[Data for this exercise — start]
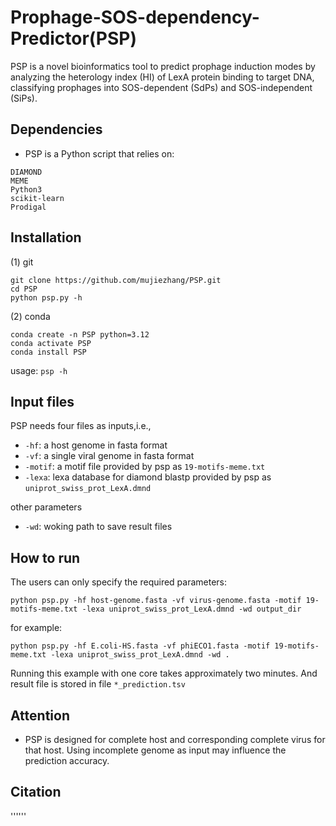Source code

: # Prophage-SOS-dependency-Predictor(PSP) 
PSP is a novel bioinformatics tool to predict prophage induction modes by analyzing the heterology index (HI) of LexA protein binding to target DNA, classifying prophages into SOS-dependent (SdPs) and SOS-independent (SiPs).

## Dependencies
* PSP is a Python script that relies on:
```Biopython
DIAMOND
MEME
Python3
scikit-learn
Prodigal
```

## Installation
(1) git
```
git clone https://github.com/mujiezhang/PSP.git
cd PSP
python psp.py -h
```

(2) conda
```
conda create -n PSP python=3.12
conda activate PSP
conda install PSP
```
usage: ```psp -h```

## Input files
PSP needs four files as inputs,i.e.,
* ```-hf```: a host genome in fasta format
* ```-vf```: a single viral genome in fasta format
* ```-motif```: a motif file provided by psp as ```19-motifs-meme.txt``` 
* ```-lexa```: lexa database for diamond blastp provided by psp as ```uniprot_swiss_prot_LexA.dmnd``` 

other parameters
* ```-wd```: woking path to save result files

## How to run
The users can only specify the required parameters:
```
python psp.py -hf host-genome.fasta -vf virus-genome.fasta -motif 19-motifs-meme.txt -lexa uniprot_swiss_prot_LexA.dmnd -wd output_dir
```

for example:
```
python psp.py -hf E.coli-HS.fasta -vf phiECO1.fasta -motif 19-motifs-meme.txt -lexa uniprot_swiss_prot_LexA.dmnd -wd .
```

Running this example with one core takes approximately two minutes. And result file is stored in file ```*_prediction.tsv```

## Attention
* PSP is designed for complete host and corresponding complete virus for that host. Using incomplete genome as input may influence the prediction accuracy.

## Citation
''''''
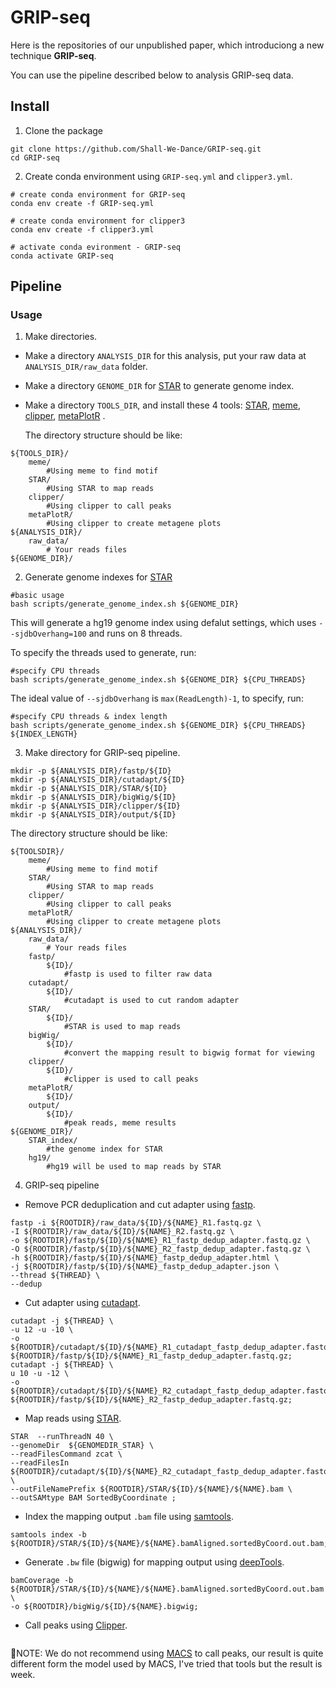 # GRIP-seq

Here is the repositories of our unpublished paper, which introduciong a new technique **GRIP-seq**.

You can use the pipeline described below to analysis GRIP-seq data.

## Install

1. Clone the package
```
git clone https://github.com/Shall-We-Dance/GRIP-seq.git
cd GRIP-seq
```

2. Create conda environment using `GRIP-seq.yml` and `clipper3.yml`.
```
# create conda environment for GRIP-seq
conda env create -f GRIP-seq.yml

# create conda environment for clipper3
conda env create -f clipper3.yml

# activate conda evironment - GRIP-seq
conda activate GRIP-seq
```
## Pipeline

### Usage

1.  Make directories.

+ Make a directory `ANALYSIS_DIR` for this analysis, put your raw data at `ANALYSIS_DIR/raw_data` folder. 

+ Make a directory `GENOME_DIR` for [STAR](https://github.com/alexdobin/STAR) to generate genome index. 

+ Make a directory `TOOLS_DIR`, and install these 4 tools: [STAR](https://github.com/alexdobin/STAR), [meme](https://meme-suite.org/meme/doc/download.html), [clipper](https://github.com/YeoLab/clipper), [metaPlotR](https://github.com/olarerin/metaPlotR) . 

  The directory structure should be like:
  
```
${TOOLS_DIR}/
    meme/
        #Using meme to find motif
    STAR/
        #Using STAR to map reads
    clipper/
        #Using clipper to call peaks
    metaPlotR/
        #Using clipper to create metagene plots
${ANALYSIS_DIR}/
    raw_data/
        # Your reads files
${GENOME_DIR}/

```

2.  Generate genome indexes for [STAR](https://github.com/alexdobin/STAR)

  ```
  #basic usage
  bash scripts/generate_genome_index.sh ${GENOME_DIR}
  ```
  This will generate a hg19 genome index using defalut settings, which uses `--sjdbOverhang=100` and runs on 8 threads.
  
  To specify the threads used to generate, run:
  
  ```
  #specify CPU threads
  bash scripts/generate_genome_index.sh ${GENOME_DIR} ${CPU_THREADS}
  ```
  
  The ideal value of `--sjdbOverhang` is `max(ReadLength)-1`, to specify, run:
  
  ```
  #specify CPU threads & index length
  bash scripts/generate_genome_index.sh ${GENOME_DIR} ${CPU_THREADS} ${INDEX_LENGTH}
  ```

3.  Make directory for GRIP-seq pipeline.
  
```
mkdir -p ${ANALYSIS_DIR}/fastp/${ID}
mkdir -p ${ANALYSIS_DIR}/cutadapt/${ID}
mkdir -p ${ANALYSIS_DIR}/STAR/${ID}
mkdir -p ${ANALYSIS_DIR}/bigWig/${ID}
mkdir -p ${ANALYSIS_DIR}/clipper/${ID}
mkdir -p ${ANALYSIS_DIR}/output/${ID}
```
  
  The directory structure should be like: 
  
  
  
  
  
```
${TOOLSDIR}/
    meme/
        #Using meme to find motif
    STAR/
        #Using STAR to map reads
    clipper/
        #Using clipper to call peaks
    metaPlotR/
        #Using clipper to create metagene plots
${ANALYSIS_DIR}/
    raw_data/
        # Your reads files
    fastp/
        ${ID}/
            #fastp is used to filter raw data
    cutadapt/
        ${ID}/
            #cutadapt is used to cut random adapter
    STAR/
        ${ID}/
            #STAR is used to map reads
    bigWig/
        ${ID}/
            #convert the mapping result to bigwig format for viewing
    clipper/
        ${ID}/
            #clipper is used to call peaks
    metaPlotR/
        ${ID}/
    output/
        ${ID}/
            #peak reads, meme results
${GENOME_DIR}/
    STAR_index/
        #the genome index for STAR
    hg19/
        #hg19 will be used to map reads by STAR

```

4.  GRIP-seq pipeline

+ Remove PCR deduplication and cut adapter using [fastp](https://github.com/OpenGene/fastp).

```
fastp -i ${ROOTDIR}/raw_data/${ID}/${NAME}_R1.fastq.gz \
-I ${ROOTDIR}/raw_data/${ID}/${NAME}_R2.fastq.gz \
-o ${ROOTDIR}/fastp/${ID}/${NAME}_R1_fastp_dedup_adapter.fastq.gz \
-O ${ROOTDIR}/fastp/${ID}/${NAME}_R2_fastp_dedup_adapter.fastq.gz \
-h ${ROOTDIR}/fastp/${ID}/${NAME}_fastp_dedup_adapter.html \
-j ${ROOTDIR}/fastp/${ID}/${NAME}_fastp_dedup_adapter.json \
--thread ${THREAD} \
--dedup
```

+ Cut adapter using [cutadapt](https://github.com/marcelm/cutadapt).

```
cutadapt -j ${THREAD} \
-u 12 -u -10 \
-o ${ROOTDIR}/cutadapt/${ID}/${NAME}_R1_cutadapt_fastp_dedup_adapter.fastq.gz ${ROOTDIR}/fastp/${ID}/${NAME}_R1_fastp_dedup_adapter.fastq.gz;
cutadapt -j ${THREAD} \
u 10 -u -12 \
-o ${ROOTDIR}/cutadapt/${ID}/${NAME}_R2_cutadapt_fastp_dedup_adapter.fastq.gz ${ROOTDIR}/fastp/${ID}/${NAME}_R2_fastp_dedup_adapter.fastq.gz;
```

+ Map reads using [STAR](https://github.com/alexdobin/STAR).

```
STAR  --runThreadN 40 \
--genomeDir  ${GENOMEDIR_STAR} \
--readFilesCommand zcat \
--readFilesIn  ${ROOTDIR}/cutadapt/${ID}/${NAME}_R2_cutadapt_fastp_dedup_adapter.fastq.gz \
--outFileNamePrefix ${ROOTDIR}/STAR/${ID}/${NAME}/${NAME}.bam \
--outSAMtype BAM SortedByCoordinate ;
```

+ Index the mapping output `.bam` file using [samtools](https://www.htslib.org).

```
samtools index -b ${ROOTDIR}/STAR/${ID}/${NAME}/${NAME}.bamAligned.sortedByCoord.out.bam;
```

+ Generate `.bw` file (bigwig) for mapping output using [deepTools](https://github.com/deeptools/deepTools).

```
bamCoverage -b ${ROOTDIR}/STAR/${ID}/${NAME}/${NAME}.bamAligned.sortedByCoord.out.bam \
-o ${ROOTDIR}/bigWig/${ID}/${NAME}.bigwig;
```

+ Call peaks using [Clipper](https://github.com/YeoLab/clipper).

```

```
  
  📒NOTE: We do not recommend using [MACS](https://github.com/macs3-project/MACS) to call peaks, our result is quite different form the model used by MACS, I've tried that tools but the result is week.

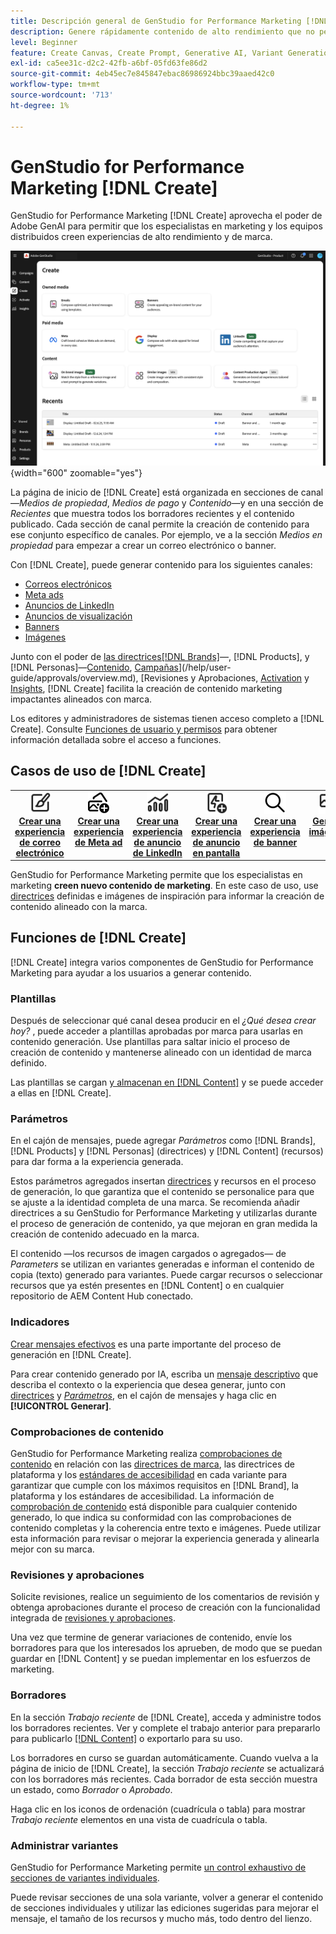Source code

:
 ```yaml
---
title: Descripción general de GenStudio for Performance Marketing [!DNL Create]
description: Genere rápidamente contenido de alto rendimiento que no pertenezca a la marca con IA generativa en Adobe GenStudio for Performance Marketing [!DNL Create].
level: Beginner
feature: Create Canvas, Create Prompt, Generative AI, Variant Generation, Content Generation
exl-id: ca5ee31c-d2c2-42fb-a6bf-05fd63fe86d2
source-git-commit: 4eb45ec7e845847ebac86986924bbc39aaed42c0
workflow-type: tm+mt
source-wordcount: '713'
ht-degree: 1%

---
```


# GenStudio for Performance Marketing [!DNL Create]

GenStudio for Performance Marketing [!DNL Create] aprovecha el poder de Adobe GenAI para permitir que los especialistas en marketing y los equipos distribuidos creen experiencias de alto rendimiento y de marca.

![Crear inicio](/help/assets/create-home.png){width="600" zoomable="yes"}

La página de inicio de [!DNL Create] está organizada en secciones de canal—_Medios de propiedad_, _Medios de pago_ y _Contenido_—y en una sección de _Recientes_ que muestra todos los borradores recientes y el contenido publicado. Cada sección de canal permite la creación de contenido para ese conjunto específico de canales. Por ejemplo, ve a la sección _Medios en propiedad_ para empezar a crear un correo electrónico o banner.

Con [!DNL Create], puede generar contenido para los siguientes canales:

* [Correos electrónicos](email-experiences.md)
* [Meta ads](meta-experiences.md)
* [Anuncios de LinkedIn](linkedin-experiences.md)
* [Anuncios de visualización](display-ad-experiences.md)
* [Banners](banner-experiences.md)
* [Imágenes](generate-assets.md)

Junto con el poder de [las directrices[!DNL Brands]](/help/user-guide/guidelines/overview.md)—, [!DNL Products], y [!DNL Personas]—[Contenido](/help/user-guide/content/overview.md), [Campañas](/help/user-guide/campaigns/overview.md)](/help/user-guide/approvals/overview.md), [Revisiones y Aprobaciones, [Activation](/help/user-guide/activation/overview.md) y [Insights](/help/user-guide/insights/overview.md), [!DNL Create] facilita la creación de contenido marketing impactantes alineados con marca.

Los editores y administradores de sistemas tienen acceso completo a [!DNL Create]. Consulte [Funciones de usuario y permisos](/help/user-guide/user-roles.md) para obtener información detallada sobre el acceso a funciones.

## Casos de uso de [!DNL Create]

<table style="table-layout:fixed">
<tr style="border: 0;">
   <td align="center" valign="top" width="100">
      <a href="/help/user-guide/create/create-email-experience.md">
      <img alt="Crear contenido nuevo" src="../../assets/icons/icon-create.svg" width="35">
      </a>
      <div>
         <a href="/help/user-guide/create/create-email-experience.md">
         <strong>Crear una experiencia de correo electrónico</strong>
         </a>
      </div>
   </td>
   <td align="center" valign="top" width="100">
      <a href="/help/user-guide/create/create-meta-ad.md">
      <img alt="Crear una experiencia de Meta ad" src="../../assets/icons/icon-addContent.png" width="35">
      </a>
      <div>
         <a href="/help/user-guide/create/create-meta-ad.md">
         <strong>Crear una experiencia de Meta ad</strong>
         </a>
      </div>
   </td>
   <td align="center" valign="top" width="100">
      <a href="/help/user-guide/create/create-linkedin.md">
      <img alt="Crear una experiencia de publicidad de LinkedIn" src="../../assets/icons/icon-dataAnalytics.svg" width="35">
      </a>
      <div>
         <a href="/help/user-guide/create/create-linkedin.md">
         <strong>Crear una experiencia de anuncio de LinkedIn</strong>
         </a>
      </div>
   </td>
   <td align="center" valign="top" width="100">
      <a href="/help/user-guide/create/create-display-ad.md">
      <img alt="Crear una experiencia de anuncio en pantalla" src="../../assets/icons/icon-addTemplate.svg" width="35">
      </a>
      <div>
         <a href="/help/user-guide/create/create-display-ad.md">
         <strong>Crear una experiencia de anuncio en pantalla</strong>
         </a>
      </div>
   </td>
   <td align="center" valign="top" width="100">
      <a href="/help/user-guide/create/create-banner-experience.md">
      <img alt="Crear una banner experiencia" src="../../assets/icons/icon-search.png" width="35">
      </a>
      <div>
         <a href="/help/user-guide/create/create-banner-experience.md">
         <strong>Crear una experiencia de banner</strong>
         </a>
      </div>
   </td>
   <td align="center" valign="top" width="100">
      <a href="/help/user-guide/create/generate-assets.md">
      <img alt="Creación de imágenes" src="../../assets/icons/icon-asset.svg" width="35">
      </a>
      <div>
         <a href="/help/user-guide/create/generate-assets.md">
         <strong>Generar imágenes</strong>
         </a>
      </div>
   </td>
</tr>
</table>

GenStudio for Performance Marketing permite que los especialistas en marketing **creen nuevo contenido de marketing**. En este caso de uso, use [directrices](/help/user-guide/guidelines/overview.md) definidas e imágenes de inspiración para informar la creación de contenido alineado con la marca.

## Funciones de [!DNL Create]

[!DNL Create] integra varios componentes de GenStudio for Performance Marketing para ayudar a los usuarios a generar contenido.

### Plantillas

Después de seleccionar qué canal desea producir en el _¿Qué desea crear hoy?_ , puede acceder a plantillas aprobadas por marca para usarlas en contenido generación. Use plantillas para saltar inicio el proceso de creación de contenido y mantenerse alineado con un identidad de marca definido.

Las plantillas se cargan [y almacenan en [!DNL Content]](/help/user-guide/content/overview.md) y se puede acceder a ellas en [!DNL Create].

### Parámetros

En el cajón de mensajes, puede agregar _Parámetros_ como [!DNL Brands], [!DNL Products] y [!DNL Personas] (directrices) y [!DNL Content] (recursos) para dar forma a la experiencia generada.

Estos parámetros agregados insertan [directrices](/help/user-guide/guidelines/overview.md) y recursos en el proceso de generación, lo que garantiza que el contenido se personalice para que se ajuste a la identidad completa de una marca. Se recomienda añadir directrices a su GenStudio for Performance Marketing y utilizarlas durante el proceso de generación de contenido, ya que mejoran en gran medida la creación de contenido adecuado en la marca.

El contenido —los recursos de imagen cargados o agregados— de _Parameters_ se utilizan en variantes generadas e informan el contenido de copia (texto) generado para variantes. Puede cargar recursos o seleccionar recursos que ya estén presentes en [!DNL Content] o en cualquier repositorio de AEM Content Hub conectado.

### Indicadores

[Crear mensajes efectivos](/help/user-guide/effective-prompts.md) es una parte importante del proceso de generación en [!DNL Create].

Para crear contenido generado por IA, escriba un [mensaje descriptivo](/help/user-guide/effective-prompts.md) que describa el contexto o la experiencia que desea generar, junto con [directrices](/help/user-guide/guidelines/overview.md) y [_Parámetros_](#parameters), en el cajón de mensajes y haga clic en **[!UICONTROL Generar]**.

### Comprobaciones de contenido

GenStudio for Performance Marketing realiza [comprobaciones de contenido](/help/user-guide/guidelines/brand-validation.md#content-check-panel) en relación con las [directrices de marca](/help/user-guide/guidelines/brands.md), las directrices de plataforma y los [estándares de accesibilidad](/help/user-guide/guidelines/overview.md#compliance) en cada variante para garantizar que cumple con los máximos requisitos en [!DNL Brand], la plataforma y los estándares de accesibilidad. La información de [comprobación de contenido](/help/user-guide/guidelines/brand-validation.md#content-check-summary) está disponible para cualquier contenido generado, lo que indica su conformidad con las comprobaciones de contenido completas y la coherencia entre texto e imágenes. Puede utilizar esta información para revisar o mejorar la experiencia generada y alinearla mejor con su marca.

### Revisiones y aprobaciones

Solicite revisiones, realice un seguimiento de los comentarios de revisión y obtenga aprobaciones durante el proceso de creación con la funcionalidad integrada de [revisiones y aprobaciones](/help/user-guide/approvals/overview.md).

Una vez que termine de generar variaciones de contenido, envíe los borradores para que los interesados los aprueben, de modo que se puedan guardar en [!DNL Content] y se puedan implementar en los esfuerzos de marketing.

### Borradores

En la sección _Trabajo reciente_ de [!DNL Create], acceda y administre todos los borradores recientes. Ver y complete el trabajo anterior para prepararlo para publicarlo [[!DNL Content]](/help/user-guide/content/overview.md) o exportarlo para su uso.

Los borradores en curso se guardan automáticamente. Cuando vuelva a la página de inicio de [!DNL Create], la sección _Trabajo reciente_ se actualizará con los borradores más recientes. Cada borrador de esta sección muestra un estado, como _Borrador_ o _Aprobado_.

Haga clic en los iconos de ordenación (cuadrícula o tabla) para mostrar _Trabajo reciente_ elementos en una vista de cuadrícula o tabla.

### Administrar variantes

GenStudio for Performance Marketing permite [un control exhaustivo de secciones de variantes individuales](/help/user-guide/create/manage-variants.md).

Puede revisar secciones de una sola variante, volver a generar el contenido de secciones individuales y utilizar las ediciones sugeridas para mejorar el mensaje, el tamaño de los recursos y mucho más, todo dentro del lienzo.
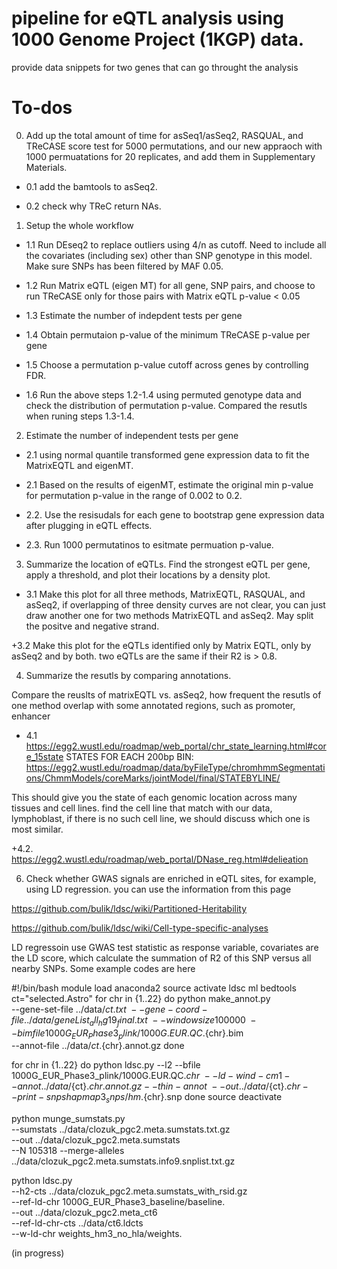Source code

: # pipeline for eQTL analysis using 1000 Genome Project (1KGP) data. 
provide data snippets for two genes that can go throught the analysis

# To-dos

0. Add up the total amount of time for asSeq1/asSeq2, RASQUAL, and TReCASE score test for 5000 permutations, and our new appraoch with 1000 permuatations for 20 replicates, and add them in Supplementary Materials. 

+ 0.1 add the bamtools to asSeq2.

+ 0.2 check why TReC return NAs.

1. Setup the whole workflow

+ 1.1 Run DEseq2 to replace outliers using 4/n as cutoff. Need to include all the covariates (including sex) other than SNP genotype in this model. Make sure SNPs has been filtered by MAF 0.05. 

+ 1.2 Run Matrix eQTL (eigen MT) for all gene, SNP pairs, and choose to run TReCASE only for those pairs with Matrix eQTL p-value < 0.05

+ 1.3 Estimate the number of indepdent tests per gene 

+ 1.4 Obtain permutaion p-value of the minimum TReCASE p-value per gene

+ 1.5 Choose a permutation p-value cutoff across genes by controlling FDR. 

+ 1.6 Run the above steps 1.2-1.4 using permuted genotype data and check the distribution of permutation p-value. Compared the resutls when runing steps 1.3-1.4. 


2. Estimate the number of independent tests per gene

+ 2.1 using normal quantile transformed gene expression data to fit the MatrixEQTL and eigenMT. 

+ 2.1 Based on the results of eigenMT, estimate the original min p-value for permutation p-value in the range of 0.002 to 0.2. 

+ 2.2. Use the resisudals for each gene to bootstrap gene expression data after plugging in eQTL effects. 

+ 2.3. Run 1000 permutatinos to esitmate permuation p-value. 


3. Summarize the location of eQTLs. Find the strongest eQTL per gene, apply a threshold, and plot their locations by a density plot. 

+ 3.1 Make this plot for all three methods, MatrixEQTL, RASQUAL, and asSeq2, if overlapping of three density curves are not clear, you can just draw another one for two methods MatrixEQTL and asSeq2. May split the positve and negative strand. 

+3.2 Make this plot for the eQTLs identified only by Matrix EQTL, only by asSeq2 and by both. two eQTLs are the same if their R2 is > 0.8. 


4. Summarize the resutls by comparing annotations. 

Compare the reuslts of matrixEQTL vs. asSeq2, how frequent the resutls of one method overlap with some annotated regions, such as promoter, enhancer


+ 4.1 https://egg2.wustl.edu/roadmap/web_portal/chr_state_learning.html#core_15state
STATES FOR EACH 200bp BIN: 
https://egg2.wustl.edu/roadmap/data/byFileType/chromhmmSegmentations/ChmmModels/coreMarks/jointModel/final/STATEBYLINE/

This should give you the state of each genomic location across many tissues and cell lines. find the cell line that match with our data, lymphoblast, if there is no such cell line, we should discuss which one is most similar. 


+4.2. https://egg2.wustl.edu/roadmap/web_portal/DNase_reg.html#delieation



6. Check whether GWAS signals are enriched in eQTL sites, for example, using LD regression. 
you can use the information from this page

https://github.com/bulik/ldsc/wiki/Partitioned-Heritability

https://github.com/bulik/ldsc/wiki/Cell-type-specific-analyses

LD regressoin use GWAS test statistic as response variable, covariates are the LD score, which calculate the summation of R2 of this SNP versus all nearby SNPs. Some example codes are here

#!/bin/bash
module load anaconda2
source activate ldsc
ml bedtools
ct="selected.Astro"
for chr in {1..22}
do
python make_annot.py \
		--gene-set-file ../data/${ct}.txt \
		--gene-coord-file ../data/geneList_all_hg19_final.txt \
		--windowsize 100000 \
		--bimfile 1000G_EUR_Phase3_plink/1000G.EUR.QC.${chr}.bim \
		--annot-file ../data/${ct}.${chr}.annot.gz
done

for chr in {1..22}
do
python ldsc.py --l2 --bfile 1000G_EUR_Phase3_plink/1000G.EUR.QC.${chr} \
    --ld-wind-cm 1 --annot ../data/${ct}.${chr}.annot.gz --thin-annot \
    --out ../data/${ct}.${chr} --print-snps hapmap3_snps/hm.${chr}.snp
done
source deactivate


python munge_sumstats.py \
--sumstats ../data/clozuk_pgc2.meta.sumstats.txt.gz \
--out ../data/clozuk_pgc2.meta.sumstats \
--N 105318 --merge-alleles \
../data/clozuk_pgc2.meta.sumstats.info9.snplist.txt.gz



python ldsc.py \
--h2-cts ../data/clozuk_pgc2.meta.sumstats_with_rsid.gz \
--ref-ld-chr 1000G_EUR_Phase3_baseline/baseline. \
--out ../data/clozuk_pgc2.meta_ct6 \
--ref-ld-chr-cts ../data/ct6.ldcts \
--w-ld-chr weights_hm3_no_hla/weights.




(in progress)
[Data for this exercise — finish]
Task statement
Go through the entries above and copy each line with "creen" in it.

Expected output
GenStudio for Performance Marketing [!DNL Create] aprovecha el poder de Adobe GenAI para permitir que los especialistas en marketing y los equipos distribuidos creen experiencias de alto rendimiento y de marca.
GenStudio for Performance Marketing permite que los especialistas en marketing **creen nuevo contenido de marketing**. En este caso de uso, use [directrices](/help/user-guide/guidelines/overview.md) definidas e imágenes de inspiración para informar la creación de contenido alineado con la marca.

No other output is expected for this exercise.